Things have been a little crazy the past couple days. I feel like I have been incredibly busy and yet nothing major is going on. I guess that is life with two little ones. I've been spending a ton of time in the kitchen lately. It seems our family's food consumption has doubled since Andy came home. I'm still adjusting to making larger portions as well as trying to make extra meals for the freezer.

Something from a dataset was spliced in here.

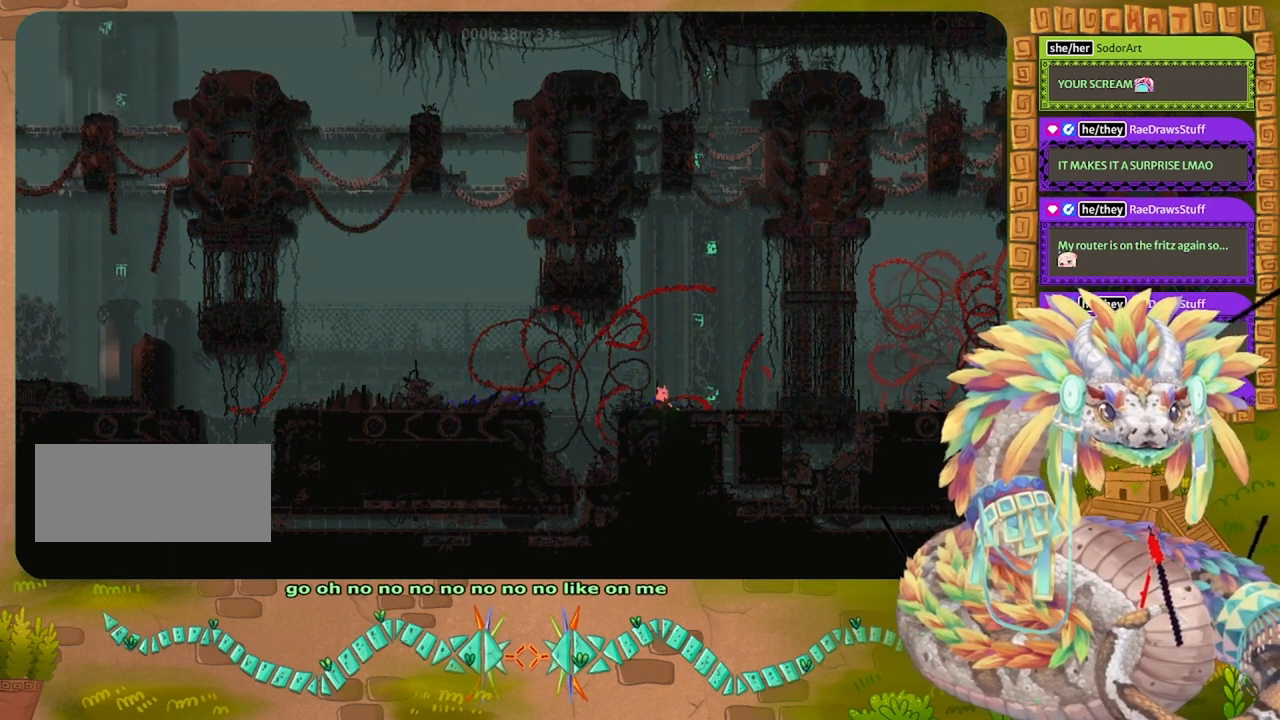
{"keys": [], "events": [[67, "jump", "down"], [167, "jump", "up"], [167, "right", "up"], [267, "jump", "down"], [367, "jump", "up"], [433, "up", "up"]]}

One of the many wonderful things about having Andy home is that we get out more to do fun things as a family. The downside is that I have to pack food or worry about what we'll eat for dinner when we get home. Eating out for us is not an option. Even if I was willing to compromise on my daily food standards, the kids' allergies make it very difficult to even find a restaurant where they could eat. Not to mention we are on a budget now that my full time job is raising little people! I'm hoping to get a freezer stash of food for all of the busy days we have so I don't have to stress about it.
I did get to have a lovely evening out of the house on Monday. I attended a Holistic Mom's meeting where the topic was "Fun with Fermentation." I'm always up for learning more about fermented foods so I was excited. Not only did I get to learn how to do a second ferment on my kombucha, but I got to spend some time sampling some awesome brews and enjoying the company of many awesome mamas. Now I've got this going on in my kitchen.
It's starting to look like a brewery in here. I'm hoping Andy enjoys these flavors a little more than the plain stuff I've been brewing. I've got orange-lemon-ginger, blueberry, blueberry-ginger and carrot-ginger going right now. I can't wait to try them! I've got a craft and food swap this Saturday and I'm hoping they turn out and I can share them. I might also be able to share some recipes too!
For now, though, you’ll have to make do with this lovely vinaigrette. Lately I’ve been craving it and eating it on salads morning, noon and night. I can easily whip up a batch right before a meal and it is delicious over sweet or savory salads. Every time I make it I keep meaning to make enough to keep in the fridge but I’m always in such a hurry.
1 tbsp + 1 tsp whole grain mustard
1 tbsp apple cider vinegar
¼ tsp salt
1/8 tsp pepper
½ cup olive oil
1/8 cup water (optional)
Slowly drizzle olive oil in while whisking dressing.
Thin with water if desired
*If your dressing separates just stick it in a blender and give it a whirl!
You can serve this over a salad of greens or even as a sauce for chicken or fish. It's also great for giving veggies a little extra flavor.